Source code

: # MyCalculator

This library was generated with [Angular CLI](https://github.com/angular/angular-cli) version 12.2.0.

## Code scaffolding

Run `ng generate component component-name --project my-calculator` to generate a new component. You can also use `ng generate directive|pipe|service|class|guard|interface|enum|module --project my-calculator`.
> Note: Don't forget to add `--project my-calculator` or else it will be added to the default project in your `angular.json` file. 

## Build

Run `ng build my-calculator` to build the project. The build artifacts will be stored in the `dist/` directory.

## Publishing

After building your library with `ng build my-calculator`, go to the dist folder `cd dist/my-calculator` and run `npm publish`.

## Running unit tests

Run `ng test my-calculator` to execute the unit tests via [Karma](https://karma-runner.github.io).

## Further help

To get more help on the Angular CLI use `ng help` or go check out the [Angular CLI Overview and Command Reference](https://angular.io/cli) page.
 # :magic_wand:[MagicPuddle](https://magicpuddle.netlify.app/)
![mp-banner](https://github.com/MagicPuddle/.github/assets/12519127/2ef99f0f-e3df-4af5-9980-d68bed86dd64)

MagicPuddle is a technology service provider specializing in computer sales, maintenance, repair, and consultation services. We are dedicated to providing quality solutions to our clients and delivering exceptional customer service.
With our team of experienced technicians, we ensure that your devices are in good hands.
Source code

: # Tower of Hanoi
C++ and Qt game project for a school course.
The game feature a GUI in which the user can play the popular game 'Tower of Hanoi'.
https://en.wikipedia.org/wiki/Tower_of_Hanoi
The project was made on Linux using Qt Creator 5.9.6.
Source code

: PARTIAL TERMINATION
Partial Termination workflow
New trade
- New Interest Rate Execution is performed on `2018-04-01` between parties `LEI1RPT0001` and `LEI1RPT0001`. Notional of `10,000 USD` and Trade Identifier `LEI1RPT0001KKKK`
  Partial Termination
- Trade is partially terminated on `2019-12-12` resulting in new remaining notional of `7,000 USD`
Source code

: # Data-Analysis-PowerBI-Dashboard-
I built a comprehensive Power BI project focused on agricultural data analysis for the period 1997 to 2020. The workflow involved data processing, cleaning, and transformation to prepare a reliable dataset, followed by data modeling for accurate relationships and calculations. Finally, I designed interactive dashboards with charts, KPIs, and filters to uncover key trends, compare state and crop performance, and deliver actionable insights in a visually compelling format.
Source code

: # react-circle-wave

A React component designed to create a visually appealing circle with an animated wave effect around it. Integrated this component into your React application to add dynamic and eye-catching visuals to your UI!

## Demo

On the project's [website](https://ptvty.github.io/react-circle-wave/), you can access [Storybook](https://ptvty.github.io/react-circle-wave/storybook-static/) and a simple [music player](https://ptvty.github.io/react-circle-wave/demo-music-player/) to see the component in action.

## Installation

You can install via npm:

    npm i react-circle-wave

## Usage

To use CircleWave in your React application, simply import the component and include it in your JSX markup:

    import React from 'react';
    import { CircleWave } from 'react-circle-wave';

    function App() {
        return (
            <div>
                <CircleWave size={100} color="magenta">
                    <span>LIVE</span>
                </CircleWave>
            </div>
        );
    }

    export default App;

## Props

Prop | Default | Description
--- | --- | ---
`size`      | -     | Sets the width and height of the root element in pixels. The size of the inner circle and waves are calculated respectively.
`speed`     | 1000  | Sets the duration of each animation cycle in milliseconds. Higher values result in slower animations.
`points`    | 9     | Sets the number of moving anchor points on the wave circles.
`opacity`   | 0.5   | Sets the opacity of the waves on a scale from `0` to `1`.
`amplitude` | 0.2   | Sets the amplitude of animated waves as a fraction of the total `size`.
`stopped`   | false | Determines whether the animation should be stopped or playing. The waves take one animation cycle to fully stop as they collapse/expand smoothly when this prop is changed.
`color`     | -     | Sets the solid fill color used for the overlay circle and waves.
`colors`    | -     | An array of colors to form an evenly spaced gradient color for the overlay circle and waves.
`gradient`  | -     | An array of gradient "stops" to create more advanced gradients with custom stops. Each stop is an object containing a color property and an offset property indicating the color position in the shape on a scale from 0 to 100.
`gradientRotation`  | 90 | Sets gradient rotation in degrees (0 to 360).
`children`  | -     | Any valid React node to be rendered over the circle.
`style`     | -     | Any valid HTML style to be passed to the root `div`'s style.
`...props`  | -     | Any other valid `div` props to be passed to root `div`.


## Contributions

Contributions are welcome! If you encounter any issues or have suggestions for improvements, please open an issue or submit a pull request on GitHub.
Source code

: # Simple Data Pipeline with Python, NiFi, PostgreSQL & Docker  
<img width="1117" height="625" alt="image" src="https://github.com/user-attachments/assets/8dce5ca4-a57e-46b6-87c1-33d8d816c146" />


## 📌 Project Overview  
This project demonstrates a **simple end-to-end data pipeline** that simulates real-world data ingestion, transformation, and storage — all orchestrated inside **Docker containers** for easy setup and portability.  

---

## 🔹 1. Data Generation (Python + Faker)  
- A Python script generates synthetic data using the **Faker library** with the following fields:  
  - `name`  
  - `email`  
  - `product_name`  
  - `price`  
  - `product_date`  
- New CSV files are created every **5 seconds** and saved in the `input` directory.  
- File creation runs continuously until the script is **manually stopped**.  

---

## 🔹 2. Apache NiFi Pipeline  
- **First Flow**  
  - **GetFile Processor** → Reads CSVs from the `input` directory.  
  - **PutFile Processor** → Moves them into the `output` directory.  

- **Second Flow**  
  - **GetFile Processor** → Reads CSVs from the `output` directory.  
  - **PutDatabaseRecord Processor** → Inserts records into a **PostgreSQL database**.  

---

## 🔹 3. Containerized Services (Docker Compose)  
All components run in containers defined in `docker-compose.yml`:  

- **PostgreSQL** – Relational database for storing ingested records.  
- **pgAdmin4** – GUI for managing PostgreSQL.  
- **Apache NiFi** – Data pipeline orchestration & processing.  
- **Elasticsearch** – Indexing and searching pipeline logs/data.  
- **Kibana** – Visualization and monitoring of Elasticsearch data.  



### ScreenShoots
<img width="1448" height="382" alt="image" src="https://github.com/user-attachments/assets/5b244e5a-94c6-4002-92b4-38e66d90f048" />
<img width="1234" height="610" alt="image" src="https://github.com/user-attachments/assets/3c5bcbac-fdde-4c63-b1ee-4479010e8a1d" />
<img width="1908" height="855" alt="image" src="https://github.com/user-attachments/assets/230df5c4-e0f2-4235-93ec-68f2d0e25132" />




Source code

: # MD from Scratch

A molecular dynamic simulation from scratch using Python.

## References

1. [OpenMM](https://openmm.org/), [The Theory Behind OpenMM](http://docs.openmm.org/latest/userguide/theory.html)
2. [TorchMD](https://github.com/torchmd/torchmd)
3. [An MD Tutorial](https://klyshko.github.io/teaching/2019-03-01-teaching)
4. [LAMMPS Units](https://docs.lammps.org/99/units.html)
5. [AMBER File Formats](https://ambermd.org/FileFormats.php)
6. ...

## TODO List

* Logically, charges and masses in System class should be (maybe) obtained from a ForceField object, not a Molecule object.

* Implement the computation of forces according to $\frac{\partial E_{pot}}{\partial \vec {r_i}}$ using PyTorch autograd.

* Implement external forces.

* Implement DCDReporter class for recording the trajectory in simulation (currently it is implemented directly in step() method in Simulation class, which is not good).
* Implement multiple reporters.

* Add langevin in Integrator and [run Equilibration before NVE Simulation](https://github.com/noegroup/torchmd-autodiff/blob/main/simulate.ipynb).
+===+
**TASK TO COMPLETE**
With the line holding "## 🔹 2. Apache NiFi Pipeline" as the first and the line holding "- **Second Flow**" as the last, please transcribe exactly the lines of the material above in that range and nothing else.

**SOLUTION TO THIS EXERCISE**
## 🔹 2. Apache NiFi Pipeline  
- **First Flow**  
  - **GetFile Processor** → Reads CSVs from the `input` directory.  
  - **PutFile Processor** → Moves them into the `output` directory.  

- **Second Flow**  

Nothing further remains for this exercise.